4.2 Pseudo-time trajectory

Example:

python generate_trajectory.py -s $project --npc 5
                              --cfile $project/data/cell_info.csv

Input parameters:

-s:      The project path.
--npc:   Number of principle components used for pseudo-time trajectory, defaul=5.
--cfile: Cell-types file, e.g. $project/data/cell_info.csv or $project/result/KNN_cluster_by_Accesson.csv.
--dim:   Plot 2D or 3D trajectory, default=3.
--angle: Angles to rotate the 3D trajectory, default=“30,30”.

Output files:

This script can generate “monocle_reduced_dimension.csv” and “monocle_trajectory.csv” in result folder, and “pseudotime_trajectory.pdf” in figure folder.

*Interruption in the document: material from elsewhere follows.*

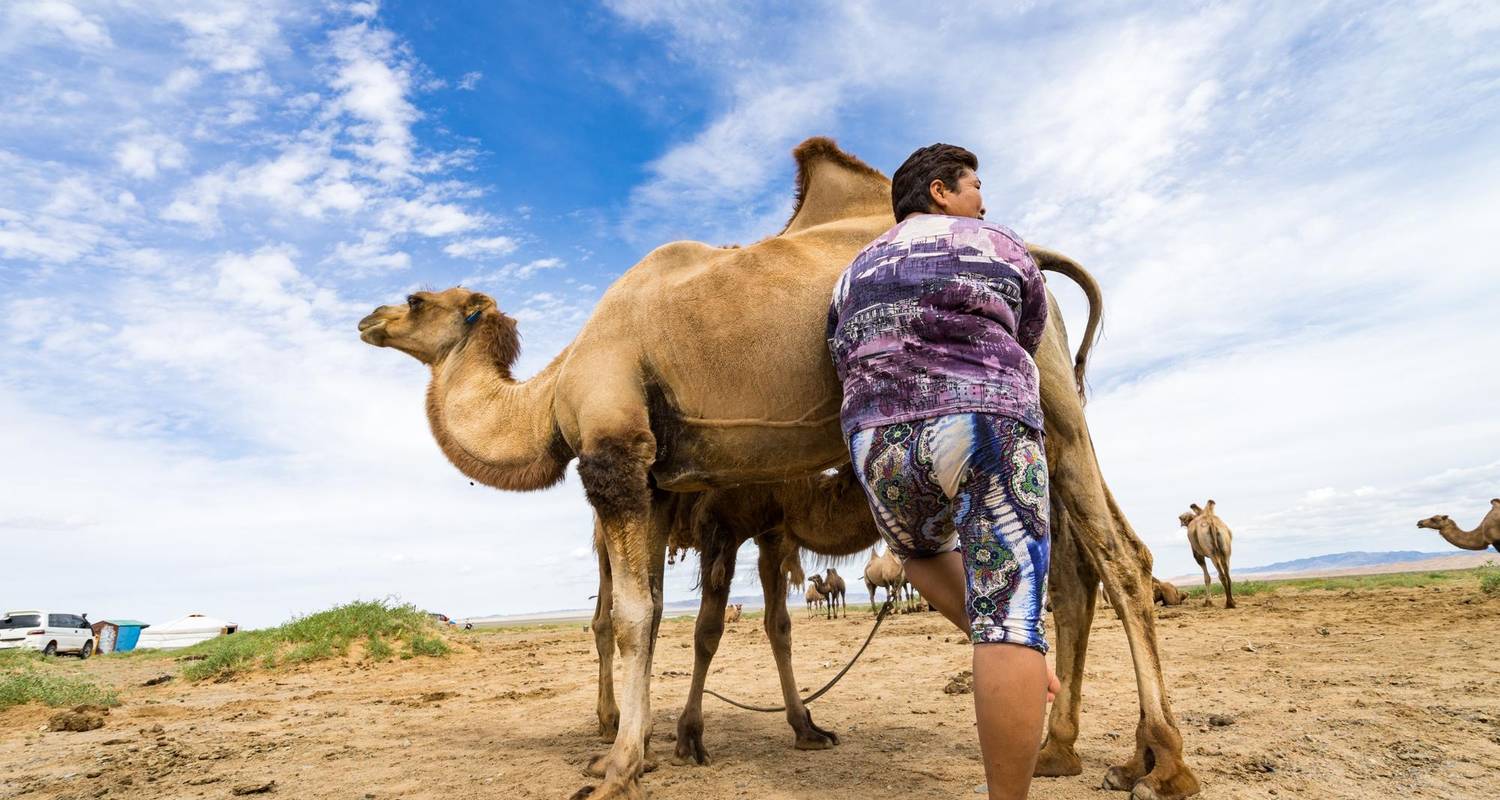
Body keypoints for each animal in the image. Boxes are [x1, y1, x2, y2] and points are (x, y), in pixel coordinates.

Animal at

These files depict the structured data and 3D image for pseudo-time trajectory respectively.

4.3 Marker motif/gene plot

Example:

python generate_markers_on_plots.py -s $project
                                    --cfile $project/result/TSNE_by_Accesson.csv
                                    --type motif --name RELA

Input parameters:

-s:      The project path.
--cfile: “TSNE_by_Accesson.csv” or “monocle_reduced_dimension.csv” file (in result folder) to render
         the enrichment of marker gene/motif.
--type:  Type of marker, can be “motif” or “gene”.
--name:  Name of marker.
--angle: Angles to rotate the 3D trajectory, default=“30,30”.

Output files:

Depending on the type of marker (motif or gene) and diagram (tSNE or pseudo-time trajectory), users will find different output plots in figure folder:

motif_XXX_on_TSNE_by_Accesson.pdf
gene_XXX_on_TSNE_by_Accesson.pdf
motif_XXX_on_monocle_reduced_dimension.pdf
gene_XXX_on_monocle_reduced_dimension.pdf

4.4 UCSC track

Example:

python generate_UCSCtrack.py -s $project --cfile $project/result/KNN_cluster_by_Accesson.csv
                             --gsize $APEC/reference/hg19.chrom.sizes

Input parameters:

-s: The project path.
--cfile: The cell clustering result file, e.g. “KNN_cluster_by_Accessons.csv” file in $project/result/ folder.
--gsize: The chromosome lengths file, i.e. “hg19.chrom.sizes” or “mm10.chrom.sizes” in $APEC/reference/ folder

Output files:

This script will generate several .bw files in $project/result/track/ folder, and each .bw file is named by its corresponding cell-cluster. Other files (.bam, .bedgraph) in this folder can also be helpful if users want to know more details about the genome-wide fragment count for each cell-cluster.

4.5 Super enhancer

Example:

python generate_superEnhancer.py -s $project

Input parameters:

-s: The project path.

Output files:

The “potential_super_enhancer.csv” in result folder shows the adjacent peaks belonging to the same accesson, and their genomic regions. Users need to check the .bw files of the cell-clusters on the UCSC track browser to confirm the super enhancer regions.